> About this task:
Copy the tax reform passage below in full, word for word.

In addition to the lack of consensus on whether the administration’s major policy objectives can theoretically be met by this framework, there are a number of specific provisions being negotiated that could have a major effect on millions of taxpayers:

  • Will the state and local tax deduction be allowed up to a cap?
  • Will 401(k) plans maintain their current tax-favored status or be capped?
  • Will the mortgage and charitable deduction be capped?
  • Will there be a higher rate on the top 1 percent or on incomes over $1 million?
  • Will the estate tax still apply above a certain amount? Will basis still get stepped up?
  • How will business income be defined for purposes of the special 25 percent pass-through rate?
  • How many years will the 100 percent immediate expensing of equipment be allowed, and will that provision allow for both used and new equipment, or just new?
  • Will there be exceptions on the denial of corporate interest expense?
  • What will be the new minimum tax rate on future foreign earnings?
  • What rate will investment income such as dividends, interest, and capital be taxed at, and will the 3.8 percent investment income tax be repealed?

Insight into these questions will be forthcoming, and will be included in our next update. In the meantime, it appears that tax reform is gathering steam, including a substantial corporate rate reduction. Let the debates begin!


Robert Duquette, CPA, is a retired EY tax partner who is currently a Professor of Practice in the College of Business and Economics at Lehigh University and a member of the Griffin/Stevens & Lee Tax and Consulting Network. He has served on PICPA’s Federal Tax Committee for over 20 years focusing on federal tax reform and the national debt.

> Information supplied:
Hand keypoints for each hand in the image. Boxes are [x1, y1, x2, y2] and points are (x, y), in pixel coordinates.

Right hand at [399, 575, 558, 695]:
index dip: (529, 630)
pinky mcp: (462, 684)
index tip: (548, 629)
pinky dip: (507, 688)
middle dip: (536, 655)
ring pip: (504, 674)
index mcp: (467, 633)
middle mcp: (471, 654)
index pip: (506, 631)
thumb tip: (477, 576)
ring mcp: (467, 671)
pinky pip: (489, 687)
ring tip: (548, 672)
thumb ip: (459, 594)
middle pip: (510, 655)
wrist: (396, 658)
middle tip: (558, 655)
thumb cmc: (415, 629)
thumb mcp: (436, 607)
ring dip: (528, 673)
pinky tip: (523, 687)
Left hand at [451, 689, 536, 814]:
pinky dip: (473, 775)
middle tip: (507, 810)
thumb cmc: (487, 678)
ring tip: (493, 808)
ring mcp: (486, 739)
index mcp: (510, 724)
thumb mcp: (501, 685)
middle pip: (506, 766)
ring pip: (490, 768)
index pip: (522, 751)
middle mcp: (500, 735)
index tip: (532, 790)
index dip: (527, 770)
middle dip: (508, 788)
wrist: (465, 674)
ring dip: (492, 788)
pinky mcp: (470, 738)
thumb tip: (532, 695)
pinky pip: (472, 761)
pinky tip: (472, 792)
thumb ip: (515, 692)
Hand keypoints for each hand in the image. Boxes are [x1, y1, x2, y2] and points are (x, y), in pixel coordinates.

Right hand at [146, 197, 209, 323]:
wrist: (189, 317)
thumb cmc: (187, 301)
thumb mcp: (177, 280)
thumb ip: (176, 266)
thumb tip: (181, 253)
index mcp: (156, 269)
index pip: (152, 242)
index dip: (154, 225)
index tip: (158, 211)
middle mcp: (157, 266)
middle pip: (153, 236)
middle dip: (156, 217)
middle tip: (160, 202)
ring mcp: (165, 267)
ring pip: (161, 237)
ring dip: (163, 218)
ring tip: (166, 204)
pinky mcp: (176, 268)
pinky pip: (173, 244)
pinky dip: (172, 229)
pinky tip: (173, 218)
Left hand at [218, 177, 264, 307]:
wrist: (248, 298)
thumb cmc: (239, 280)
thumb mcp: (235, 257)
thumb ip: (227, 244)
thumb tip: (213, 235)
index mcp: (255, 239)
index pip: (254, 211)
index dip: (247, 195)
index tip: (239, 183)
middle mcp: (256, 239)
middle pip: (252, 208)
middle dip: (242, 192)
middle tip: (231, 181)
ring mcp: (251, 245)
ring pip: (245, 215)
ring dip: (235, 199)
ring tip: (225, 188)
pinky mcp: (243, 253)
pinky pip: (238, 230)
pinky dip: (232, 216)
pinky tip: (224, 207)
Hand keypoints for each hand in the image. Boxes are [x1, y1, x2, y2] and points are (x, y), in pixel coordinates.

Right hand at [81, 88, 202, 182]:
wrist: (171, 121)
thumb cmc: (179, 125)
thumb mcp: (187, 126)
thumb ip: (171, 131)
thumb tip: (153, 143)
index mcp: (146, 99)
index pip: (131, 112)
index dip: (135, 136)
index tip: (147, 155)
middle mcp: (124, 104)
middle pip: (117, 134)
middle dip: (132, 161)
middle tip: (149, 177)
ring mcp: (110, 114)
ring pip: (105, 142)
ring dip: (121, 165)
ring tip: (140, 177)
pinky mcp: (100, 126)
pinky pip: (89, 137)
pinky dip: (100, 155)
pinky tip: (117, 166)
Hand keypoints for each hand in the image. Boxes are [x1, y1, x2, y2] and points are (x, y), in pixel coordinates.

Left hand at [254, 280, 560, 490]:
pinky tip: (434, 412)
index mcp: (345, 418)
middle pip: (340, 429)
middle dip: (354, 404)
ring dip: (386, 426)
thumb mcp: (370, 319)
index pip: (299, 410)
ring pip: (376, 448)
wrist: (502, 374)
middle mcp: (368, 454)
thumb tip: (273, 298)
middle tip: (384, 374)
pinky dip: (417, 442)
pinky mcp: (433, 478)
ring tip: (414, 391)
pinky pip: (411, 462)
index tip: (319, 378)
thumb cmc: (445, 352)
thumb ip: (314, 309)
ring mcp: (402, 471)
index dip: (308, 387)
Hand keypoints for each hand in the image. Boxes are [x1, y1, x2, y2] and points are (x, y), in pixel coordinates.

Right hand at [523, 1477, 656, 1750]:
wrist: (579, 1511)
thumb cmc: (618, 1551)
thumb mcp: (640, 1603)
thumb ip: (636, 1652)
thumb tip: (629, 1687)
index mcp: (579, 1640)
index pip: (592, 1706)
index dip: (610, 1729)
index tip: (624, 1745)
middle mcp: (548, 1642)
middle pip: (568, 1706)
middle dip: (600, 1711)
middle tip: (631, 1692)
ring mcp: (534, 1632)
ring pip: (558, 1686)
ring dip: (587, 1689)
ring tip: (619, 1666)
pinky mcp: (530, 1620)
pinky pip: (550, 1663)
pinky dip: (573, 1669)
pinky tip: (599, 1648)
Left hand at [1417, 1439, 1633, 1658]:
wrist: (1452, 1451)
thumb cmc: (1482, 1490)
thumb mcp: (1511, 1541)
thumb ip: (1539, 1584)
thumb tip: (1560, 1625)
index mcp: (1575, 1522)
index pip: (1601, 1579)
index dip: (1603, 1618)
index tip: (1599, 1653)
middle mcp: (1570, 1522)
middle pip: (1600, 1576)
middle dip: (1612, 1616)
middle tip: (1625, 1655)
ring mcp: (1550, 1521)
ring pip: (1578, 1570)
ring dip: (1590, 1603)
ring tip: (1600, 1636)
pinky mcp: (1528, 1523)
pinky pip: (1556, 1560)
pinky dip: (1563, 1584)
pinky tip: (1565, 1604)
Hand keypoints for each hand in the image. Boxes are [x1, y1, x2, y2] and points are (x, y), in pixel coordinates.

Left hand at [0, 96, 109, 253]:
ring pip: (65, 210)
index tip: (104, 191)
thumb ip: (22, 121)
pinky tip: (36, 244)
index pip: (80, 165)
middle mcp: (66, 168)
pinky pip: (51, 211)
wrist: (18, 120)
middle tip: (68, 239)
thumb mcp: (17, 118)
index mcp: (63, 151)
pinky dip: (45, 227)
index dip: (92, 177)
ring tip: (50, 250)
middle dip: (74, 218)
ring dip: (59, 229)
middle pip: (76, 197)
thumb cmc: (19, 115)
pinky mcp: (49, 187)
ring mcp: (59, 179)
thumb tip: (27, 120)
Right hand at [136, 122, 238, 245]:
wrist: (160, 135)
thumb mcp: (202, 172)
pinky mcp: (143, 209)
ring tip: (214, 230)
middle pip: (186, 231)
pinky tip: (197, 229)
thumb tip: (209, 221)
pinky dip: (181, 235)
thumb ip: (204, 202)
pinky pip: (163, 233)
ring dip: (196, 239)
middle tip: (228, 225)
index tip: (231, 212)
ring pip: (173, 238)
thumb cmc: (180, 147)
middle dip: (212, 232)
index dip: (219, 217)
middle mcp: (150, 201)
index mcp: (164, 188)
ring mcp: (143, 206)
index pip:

> Solution to this problem:
In addition to the lack of consensus on whether the administration’s major policy objectives can theoretically be met by this framework, there are a number of specific provisions being negotiated that could have a major effect on millions of taxpayers:

  • Will the state and local tax deduction be allowed up to a cap?
  • Will 401(k) plans maintain their current tax-favored status or be capped?
  • Will the mortgage and charitable deduction be capped?
  • Will there be a higher rate on the top 1 percent or on incomes over $1 million?
  • Will the estate tax still apply above a certain amount? Will basis still get stepped up?
  • How will business income be defined for purposes of the special 25 percent pass-through rate?
  • How many years will the 100 percent immediate expensing of equipment be allowed, and will that provision allow for both used and new equipment, or just new?
  • Will there be exceptions on the denial of corporate interest expense?
  • What will be the new minimum tax rate on future foreign earnings?
  • What rate will investment income such as dividends, interest, and capital be taxed at, and will the 3.8 percent investment income tax be repealed?

Insight into these questions will be forthcoming, and will be included in our next update. In the meantime, it appears that tax reform is gathering steam, including a substantial corporate rate reduction. Let the debates begin!


Robert Duquette, CPA, is a retired EY tax partner who is currently a Professor of Practice in the College of Business and Economics at Lehigh University and a member of the Griffin/Stevens & Lee Tax and Consulting Network. He has served on PICPA’s Federal Tax Committee for over 20 years focusing on federal tax reform and the national debt.